We have already had judges labelled as “enemies of the people”, seen the vilification of “lefty lawyers”, and now there is blatant political intimidation of the police. This was typified by the home secretary, Suella Braverman, preposterously suggesting that the police backed Just Stop Oil protests. Freedom of expression – and freedom of assembly – are the cornerstones of British democracy. These liberties should be protected, however inconvenient it might seem, so that individuals can calmly differ.

Public officials ought to be accountable to the public in some form. In England and Wales that is through either mayors or police and crime commissioners. But neither are empowered to tamper with the operational independence of the police. Ms Braverman, like her predecessor, Priti Patel, has such a different view of constitutional conventions that Sue Sim, a former chief constable and national policing lead for public order, warned at the weekend that the country risked becoming a “totalitarian police state”.

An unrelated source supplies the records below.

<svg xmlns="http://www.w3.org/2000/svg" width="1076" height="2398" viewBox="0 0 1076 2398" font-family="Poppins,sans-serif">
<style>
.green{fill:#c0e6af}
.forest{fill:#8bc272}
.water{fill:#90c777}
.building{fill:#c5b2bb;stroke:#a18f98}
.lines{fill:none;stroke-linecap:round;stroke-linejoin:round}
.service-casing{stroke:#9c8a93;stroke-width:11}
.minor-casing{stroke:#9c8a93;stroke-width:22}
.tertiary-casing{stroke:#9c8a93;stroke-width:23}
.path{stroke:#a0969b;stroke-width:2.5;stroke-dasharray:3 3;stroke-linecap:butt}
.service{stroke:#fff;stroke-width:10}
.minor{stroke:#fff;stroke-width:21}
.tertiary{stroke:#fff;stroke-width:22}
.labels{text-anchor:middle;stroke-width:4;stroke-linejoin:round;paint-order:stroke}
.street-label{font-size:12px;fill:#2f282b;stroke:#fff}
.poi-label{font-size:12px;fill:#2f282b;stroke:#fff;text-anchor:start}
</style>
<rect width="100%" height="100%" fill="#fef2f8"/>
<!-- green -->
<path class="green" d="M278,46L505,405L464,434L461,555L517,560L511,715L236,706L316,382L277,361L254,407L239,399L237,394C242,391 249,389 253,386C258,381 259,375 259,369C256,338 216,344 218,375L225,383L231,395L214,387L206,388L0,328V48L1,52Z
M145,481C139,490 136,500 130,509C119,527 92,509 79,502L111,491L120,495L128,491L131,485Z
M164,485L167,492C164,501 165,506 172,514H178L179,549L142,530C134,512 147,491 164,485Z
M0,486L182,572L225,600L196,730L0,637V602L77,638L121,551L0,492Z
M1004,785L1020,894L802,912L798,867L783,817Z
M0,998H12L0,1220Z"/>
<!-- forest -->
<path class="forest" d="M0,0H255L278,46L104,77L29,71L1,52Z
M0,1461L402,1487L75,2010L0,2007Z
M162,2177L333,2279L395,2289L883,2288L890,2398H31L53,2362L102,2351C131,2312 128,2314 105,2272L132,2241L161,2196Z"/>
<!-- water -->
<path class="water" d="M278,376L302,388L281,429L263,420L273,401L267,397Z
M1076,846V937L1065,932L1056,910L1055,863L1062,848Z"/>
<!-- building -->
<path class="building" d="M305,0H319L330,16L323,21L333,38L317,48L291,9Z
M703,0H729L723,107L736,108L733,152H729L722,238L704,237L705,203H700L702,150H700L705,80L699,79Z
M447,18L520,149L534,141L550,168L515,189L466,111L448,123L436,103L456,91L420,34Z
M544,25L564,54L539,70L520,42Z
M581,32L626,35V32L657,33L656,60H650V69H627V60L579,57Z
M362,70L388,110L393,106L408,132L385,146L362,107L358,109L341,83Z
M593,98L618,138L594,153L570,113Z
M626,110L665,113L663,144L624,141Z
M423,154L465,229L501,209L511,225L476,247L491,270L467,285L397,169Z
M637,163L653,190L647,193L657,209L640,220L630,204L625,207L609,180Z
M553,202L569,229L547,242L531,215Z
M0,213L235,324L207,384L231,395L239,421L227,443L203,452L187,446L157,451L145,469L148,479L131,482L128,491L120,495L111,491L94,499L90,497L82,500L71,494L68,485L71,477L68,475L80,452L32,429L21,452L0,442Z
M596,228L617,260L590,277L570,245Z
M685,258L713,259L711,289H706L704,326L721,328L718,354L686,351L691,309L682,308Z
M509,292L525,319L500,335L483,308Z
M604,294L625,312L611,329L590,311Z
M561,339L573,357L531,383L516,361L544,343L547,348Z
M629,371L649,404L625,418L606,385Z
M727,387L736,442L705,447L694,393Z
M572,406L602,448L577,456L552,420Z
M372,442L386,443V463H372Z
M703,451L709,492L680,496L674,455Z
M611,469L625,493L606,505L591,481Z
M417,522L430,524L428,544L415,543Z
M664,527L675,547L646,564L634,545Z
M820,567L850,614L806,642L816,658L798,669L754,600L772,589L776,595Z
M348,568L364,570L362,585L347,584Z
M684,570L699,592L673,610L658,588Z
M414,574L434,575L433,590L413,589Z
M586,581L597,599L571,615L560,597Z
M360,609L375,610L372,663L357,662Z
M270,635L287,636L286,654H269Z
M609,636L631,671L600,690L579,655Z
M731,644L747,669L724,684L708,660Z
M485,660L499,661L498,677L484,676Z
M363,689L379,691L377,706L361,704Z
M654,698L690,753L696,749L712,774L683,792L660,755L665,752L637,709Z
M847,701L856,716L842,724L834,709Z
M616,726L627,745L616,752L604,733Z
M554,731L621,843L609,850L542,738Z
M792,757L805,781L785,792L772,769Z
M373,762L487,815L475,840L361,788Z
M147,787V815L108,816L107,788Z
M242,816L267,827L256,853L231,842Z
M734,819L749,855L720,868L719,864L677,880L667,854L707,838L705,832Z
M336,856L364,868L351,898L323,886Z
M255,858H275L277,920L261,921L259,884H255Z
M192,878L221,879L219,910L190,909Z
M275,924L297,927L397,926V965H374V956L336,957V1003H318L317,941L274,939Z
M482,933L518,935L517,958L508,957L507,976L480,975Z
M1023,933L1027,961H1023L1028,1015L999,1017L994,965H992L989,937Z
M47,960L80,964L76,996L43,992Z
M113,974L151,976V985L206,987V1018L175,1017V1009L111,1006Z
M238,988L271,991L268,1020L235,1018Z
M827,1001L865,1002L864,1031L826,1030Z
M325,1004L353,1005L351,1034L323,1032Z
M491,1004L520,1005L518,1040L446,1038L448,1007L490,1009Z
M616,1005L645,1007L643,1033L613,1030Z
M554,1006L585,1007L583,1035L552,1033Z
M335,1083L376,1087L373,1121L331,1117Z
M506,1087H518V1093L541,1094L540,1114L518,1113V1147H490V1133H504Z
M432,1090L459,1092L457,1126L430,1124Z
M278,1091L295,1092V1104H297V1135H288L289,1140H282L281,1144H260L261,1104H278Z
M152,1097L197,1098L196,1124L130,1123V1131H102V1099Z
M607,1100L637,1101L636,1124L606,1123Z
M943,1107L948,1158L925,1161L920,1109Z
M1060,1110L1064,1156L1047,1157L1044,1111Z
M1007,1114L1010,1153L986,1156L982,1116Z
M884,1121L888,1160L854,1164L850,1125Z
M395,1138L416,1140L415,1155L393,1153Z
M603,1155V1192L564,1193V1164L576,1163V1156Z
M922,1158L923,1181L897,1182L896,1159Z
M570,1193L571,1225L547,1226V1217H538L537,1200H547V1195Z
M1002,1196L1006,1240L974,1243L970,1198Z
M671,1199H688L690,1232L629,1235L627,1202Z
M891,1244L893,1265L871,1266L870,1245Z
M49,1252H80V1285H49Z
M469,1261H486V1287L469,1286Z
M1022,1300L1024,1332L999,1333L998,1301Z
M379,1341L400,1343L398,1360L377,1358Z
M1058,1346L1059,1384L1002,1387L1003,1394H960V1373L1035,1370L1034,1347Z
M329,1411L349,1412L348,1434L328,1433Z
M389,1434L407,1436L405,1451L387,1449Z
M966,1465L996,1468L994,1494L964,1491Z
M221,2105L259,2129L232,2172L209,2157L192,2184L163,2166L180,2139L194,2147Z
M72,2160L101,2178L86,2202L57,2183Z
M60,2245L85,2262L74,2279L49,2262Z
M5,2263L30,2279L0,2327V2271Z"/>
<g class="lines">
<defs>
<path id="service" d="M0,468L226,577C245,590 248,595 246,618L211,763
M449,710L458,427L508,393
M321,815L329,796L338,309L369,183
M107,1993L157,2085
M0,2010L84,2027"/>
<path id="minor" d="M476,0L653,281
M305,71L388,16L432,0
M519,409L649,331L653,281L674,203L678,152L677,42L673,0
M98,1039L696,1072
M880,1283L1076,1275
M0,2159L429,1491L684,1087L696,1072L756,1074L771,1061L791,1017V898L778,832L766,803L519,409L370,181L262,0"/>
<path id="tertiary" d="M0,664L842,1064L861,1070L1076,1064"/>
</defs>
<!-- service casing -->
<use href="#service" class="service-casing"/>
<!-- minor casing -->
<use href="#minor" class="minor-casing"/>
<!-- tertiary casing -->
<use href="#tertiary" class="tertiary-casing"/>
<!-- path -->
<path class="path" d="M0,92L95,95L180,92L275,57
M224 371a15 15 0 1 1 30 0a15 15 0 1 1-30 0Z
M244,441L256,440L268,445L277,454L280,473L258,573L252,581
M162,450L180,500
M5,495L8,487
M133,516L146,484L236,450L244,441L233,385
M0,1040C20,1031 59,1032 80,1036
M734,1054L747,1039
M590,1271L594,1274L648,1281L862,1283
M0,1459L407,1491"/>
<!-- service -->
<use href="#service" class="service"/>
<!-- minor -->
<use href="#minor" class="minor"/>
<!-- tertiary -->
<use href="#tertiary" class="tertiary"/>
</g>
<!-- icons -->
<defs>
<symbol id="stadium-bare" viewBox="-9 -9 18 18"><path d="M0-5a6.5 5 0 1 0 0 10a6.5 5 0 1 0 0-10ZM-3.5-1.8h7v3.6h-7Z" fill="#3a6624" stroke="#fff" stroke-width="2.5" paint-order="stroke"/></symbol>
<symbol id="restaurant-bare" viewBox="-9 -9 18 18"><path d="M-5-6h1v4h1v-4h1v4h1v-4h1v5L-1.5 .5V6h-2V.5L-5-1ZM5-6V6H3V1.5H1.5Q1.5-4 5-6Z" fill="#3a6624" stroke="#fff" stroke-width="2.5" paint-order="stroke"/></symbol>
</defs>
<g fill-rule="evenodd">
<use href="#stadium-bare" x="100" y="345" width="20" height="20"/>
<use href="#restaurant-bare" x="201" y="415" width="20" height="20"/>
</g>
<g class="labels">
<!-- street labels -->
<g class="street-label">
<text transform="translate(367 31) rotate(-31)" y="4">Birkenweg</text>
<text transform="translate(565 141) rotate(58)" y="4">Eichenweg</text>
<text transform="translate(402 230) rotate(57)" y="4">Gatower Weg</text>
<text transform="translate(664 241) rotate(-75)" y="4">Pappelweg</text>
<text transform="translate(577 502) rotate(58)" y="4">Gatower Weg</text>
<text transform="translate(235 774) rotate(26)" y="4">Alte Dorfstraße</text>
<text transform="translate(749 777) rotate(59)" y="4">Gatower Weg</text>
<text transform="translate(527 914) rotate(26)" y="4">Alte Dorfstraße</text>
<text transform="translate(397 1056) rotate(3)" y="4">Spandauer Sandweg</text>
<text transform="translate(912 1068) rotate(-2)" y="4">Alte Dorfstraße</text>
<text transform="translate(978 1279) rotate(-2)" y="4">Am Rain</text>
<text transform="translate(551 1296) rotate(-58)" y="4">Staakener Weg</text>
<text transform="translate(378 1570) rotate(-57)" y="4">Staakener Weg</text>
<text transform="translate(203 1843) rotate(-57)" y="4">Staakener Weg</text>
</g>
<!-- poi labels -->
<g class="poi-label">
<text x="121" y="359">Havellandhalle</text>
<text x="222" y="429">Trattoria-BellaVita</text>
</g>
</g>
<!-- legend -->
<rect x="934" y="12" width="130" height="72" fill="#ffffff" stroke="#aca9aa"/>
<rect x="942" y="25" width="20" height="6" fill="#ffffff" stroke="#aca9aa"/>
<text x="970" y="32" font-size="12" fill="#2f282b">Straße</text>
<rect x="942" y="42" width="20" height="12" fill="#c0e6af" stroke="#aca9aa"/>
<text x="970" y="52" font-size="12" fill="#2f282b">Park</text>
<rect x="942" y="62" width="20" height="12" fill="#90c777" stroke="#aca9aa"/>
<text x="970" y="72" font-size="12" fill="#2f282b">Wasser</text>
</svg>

Ministers need to listen to what protesters are saying, rather than criminalising them for saying it. Last year, the Labour peer Shami Chakrabarti noted that the home secretary had been rescued from oblivion by Rishi Sunak after pleading “redemption for herself but incarceration for those who plead for the planet, against poverty, and even for free speech itself”. The instinct of a dictator is to lock up those who disagree. Britain’s democracy should be nowhere near this kind of approach.